それゆえ、彼は霜焼けの心配もするはめになった。
日の落ちる時間は一気呵成である。
何某の釣瓶落としともいう。
晩冬に使う慣用句ではないにしろ、剣次郎は時の速さを思い知らずには居られなかった。
今の賃貸に引っ越してからもう一年が経とうとしている。
仕事はまだまだ慣れない。
雷を落とさず、嫌みも言わない上司を持てたのは救いである。
同僚はどうかといえば、あまり印象がない。
あれやこれやとしているうちに、絆ができていくものかと思っていたものの、業務上の報連相をする程度にとどまっている。
それはそれでいいのかもしれない、と剣次郎は思った。
スーパーに入ると人はまばらだった。
夕食前にもかかわらず、惣菜もいつものようには減っていない。
割引シールが貼られた惣菜をいくつか見繕って、カゴに入れる。
剣次郎には惣菜を冷凍保存する習慣がついていた。
今日この日も、冷凍に耐えられそうなものを中心に買っていった。
二、三日はスーパーに寄らずともよいくらいになったので、レジに向かうことにした。
だが途中で朝食の材料がなくなっていたのを思い出した。
剣次郎にとって必須要素とも、外しがたいルーティンともいえるベーコンエッグである。
そこで売り場に戻り、目的のものをカゴに入れる。
ベーコンも卵も決まりきった商品しか買わない。
冒険してもよいものの、多少の差であれ朝のルーティンを崩すのも考え物なので、同じものばかりになってしまうのである。
珍しくその日はベーコンが安売りだった。
三パックセット二つでお買い得、とあっては買わずにはいられない。
剣次郎はいつもお買い得に弱い。
ついつい多めに買ってしまった。
さらに通りがかった野菜コーナーではめったに安くならないものが値引きされていた。
蕪である。
このスーパーでは破格ともいえる値段がついていたので、やはり剣次郎はついつい買ってしまうのだった。

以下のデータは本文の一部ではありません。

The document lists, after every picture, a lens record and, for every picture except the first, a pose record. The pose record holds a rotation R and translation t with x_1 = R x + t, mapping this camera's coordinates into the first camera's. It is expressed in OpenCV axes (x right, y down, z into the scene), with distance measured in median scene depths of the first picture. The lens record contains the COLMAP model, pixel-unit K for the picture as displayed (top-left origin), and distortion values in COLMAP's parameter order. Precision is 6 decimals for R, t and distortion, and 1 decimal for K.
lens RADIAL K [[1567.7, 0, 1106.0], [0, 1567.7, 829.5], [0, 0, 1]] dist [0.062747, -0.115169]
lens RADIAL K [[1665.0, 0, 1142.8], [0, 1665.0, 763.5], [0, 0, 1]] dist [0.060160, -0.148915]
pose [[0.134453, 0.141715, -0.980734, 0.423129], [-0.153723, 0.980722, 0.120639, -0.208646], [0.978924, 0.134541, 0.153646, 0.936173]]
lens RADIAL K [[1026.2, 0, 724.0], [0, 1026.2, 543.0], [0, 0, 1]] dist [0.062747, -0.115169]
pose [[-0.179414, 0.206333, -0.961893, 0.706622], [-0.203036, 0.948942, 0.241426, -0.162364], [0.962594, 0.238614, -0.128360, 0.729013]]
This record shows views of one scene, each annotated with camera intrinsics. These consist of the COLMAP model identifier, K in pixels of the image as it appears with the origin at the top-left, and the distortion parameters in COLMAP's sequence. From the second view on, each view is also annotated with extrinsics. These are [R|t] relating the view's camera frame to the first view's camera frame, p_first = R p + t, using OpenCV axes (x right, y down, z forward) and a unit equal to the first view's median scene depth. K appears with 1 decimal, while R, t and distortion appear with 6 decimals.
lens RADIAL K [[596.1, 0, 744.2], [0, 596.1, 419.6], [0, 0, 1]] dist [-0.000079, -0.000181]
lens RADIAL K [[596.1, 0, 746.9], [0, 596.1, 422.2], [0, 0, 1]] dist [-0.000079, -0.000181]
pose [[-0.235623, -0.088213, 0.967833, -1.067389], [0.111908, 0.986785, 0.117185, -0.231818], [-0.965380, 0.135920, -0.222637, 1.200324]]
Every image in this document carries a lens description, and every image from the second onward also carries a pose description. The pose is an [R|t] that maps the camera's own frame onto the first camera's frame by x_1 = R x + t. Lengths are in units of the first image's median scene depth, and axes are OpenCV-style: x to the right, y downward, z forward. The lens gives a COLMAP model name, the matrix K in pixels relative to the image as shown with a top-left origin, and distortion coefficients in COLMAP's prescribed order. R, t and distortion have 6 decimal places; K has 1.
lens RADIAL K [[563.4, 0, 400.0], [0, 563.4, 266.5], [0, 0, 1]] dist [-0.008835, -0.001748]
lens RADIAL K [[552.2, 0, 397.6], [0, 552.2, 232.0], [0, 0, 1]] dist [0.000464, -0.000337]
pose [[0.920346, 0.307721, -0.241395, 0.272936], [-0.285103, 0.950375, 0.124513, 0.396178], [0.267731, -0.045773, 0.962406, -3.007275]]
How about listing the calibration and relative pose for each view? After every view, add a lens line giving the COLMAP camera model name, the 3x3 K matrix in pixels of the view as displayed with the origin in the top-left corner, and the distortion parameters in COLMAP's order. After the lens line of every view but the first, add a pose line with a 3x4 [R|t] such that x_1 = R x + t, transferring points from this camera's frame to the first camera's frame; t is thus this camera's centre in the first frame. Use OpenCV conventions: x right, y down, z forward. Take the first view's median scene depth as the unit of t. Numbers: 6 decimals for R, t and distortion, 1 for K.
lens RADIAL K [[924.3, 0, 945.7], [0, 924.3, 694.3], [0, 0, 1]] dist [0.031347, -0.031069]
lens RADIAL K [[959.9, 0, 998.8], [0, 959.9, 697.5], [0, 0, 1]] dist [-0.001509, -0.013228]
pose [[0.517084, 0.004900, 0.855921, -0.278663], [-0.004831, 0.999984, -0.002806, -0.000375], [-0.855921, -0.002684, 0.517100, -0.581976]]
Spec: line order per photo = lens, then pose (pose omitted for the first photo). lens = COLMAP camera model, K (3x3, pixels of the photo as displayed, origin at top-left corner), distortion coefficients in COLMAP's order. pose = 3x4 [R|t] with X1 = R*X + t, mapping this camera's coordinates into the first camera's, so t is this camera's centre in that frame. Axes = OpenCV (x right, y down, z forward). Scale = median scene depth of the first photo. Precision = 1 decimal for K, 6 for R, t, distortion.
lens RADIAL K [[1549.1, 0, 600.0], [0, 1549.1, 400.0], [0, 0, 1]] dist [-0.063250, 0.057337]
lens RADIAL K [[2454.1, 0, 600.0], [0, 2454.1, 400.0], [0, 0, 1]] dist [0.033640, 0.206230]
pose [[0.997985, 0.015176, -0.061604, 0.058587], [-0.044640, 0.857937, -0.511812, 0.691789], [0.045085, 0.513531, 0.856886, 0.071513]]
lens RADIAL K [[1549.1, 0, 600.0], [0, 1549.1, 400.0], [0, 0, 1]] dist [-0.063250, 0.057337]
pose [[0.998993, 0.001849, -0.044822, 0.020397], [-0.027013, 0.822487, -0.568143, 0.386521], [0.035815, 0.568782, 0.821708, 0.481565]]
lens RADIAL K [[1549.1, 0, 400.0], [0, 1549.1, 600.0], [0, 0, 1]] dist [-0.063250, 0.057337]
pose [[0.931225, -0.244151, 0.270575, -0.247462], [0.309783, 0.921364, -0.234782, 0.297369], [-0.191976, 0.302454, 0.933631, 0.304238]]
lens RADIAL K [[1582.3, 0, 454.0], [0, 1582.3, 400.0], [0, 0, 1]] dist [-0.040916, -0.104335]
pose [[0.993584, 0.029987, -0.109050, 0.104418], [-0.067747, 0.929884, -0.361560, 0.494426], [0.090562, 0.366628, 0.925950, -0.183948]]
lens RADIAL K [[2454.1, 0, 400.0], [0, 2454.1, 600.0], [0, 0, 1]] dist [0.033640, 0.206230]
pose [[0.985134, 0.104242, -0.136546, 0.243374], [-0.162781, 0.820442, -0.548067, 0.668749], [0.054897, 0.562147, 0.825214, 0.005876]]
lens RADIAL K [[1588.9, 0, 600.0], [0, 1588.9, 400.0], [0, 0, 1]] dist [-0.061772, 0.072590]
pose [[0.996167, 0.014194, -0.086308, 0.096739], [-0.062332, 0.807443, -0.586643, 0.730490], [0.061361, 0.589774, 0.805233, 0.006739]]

結局、剣次郎は思っていた以上の出費をしてしまったのである。
帰宅するなり、フライパンを出して食材を準備する。
ベーコンと蕪を炒めて塩コショウで味付けをする、簡単な自炊をすることにしたのだ。
剣次郎にとって、これは得意料理だった。
正確には、気張らずに作れる類のもので、人に食べさせるとなると他にもっといいものがある、といったところか。
ともかく、惣菜を買いに行ったのに自炊をするという奇妙な結果になった。
それはそれでよい。
蕪とベーコンはやや焦げてしまったものの、それもそれで一味である。
うっかり油がはねてあちこち汚れがついてしまったのは考えものだが。
いずれにしろ、剣次郎は今の生活が気に入っていた。
今後いかようなことがあっても、彼はそうやすやすとは現状を手放さないだろう。
それが昇進出世だろうと、心理にダメージがあるなら、謹んで拒否する構えが彼にはできていた。